Sam Altman, Co-Founder and Chief Executive Officer, OpenAI, testifies before a Senate Committee on Commerce, Science, and Transportation hearing on Capitol Hill in Washington, on May 8, 2025. (AP Photo/Jose Luis Magana, File)
Do I hate it? No.
But that’s not really what I was hoping for either.
ChatGPT-5 dropped last week with lots of fanfare. I was so excited that when I came into work Friday morning after the announcements I fired up my app and started prompting before realizing that I didn’t have access yet and would have to wait. Once it did get going, I felt, I don’t know, -whelmed isn’t exactly a word, but if it were, that’s what I would use to describe it.
That’s the real problem of the ChatGPT-5 release. For the casual and regular user, it’s just another model release and it isn’t something people pay that much attention to. Most users on free plans don’t even play around with which model they are using. There’s a lot of power under the hood even in previous models, and often that power has gone untapped.
On the other end of it are the people who have been following model releases and the hype around them closely. Open AI’s CEO Sam Altman has been, up until launch, hyping ChatGPT-5 as a do everything machine that would change the way we view AI altogether. He’s even said it’s a “significant step” on the path to AGI (AGI itself is a contentious thing, both used to get people fired up, but also a thing with moving goalposts and constantly changing definitions).
With how this model release has gone, no amount of hype could hide the fact that it’s just kind of alright. Again, emphasizing that it isn’t bad. But the issues are clear. For example, one supposed improvement was that this new version was intelligent enough that it could analyze your prompt and know which model to be deployed. However, users have been asking them to roll back the ability to choose which model to use. I myself ran into this challenge when I wanted deeper research and more thinking for an answer.
When comparing it with other chatbots on the market like Gemini or Claude, OpenAI still has some better functionalities. For example, it still handily beats Claude at image generation, even with all of Claude’s new integrations. Its lead on Gemini though feels much thinner, based on my just general and everyday usage, especially when seeing how well Gemini integrates with things like your camera and other google apps.
Image from Tenable
In addition to my personal reactions, it’s worth mentioning that as I was writing this piece, I received news that exposure management company Tenable managed to jailbreak ChatGPT-5 within 24 hours of its release. Even as OpenAI asserted its more intelligent and advanced safety features, it only took a handful of prompts to go from “I can’t tell you how to make a Molotov cocktail” to a full recipe and detailed step-by-step instructions. Of course chatbots can be jailbroken and it’s part of AI Safety work to report these instances. It’s just alarming to see how easily this was done given how good OpenAI promised this version would be.

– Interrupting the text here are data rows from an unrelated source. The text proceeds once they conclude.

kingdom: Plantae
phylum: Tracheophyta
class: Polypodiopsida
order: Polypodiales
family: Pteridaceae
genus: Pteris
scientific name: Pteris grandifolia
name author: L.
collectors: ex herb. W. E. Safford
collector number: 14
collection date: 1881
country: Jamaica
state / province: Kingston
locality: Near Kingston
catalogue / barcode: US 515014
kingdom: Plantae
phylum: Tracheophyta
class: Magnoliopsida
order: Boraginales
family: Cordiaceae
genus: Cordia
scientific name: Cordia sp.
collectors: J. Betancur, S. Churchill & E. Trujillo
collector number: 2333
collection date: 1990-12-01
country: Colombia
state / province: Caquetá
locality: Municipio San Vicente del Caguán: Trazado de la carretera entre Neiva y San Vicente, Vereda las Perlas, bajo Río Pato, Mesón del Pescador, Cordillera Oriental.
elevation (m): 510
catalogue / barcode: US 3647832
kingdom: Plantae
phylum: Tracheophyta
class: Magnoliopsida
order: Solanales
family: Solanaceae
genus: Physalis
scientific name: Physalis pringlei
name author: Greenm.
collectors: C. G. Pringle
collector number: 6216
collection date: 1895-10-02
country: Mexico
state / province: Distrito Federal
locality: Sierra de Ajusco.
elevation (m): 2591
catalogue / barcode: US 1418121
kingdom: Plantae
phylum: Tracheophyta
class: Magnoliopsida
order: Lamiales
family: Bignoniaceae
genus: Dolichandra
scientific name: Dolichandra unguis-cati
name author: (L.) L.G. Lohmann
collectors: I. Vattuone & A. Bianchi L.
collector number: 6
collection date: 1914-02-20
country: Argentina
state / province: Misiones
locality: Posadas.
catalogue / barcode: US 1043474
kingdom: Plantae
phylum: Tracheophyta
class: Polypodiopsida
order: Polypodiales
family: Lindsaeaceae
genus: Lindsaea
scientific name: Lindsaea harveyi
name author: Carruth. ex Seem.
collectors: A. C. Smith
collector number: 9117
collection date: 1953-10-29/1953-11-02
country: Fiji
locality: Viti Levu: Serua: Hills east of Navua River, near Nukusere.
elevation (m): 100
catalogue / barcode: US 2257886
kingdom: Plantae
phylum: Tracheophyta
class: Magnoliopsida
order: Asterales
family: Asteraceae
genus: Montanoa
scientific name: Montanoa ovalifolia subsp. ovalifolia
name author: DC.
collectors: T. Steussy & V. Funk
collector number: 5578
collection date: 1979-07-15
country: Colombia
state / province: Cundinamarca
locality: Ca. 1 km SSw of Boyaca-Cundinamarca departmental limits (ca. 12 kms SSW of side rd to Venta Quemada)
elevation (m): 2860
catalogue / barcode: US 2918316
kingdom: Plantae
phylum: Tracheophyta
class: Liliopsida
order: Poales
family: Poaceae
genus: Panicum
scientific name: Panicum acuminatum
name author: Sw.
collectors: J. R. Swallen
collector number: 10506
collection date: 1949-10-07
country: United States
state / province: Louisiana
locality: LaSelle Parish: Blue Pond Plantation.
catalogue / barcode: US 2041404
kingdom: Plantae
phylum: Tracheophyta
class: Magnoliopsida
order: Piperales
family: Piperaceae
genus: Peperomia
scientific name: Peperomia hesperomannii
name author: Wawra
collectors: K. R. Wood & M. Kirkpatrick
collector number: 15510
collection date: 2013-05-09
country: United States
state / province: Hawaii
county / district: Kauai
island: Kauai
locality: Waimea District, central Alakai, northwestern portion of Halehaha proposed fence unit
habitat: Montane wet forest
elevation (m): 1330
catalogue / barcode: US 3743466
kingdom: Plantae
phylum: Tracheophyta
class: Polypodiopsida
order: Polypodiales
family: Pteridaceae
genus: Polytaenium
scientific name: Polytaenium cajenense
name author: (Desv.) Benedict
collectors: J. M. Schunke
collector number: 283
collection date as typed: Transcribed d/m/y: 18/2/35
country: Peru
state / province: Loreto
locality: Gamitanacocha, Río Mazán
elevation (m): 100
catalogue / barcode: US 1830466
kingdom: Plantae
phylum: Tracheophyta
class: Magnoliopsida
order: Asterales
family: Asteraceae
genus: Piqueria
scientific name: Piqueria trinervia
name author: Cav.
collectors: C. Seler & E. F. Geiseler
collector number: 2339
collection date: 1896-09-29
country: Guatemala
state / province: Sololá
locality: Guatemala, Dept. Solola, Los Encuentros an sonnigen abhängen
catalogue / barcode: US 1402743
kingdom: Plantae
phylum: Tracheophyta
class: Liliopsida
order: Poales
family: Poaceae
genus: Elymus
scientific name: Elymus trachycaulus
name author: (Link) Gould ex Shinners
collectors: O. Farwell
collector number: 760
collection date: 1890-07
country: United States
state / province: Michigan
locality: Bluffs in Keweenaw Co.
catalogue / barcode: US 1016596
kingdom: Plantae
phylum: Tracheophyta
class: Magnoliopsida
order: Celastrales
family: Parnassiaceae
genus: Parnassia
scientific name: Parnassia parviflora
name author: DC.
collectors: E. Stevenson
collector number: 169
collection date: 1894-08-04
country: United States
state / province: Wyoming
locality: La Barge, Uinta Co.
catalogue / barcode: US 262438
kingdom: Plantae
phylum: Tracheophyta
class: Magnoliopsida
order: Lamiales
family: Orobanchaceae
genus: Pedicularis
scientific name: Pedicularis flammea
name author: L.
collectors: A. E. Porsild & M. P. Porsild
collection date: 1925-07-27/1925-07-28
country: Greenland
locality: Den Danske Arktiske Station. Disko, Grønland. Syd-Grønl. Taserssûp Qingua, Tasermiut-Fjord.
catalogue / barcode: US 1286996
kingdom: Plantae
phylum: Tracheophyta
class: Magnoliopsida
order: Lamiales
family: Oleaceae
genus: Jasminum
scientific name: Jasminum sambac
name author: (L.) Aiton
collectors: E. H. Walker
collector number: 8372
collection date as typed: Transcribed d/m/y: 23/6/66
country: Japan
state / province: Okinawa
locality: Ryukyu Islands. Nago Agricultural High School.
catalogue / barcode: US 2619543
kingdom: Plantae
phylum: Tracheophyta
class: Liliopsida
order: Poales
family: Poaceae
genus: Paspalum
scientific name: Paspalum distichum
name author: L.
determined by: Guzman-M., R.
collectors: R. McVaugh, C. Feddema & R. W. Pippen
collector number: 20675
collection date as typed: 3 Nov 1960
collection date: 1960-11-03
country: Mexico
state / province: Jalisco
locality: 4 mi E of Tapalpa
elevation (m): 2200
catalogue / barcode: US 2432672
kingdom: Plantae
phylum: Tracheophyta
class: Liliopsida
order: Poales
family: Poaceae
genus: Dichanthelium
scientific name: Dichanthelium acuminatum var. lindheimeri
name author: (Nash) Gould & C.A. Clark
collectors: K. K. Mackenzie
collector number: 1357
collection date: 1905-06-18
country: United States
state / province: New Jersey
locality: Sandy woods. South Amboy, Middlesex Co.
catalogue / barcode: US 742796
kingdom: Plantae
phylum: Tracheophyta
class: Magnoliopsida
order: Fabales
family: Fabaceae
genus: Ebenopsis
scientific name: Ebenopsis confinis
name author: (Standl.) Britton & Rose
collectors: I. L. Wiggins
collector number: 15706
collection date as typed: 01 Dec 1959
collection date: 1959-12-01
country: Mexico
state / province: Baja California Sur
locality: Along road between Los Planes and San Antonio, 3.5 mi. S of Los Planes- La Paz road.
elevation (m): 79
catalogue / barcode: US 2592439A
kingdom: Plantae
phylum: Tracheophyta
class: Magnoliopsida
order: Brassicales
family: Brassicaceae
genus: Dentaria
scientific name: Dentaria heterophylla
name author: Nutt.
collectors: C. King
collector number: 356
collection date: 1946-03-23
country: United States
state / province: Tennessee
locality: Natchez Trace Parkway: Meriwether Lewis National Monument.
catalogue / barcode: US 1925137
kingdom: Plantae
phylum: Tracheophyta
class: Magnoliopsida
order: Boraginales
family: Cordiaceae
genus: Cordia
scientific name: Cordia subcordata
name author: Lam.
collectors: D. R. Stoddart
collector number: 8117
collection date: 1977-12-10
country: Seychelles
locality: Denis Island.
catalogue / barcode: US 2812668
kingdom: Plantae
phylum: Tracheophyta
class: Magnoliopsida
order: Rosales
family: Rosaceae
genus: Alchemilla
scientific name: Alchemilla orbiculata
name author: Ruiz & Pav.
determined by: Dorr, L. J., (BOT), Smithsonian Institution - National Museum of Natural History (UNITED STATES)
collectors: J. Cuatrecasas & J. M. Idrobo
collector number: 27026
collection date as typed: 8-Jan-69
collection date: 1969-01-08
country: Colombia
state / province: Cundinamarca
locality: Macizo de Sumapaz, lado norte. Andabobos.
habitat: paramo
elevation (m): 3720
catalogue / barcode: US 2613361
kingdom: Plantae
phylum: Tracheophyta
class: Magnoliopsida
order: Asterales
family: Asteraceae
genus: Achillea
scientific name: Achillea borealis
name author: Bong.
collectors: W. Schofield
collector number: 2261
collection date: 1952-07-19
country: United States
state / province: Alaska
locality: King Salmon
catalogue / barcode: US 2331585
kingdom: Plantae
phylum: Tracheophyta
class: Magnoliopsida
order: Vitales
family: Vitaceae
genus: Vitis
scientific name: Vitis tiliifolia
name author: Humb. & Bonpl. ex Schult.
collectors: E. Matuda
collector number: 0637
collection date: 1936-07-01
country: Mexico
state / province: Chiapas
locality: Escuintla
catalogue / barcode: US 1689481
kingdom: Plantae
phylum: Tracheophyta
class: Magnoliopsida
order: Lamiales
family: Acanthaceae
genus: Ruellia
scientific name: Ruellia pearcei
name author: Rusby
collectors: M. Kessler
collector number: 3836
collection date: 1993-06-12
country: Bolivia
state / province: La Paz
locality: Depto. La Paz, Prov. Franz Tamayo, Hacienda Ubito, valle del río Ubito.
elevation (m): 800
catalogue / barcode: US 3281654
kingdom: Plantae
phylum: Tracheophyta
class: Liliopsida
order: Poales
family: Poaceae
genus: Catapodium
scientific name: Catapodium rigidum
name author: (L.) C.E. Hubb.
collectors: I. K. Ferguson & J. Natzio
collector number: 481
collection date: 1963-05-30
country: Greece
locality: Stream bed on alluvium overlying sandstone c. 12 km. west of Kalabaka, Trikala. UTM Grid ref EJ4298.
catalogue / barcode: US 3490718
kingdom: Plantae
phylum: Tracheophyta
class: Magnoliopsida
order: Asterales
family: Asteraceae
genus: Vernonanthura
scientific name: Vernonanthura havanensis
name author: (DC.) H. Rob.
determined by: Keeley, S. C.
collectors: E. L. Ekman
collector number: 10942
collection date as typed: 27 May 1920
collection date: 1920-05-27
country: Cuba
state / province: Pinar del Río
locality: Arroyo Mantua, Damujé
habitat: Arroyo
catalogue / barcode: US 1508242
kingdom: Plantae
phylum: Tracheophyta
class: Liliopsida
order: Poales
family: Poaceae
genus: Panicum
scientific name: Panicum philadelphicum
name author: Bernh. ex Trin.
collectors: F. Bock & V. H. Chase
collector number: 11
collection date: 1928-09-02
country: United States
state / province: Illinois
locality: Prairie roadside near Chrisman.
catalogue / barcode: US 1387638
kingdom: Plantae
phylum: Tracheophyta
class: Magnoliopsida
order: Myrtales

OpenAI’s ChatGPT is still definitely at the top of mind and the market leader. What hurts the new release is the overhyping, making us believe that we were on the cusp of something truly transformative. Instead we have a chatbot that does feel like it got an upgrade. Perhaps I need to use it more to get more out of it. But for my uses which probably are close to most non-technical people’s purposes, it does okay. The real question is, is “okay” going to be enough to propel OpenAI forward, or will other chatbots catch up and even overtake it?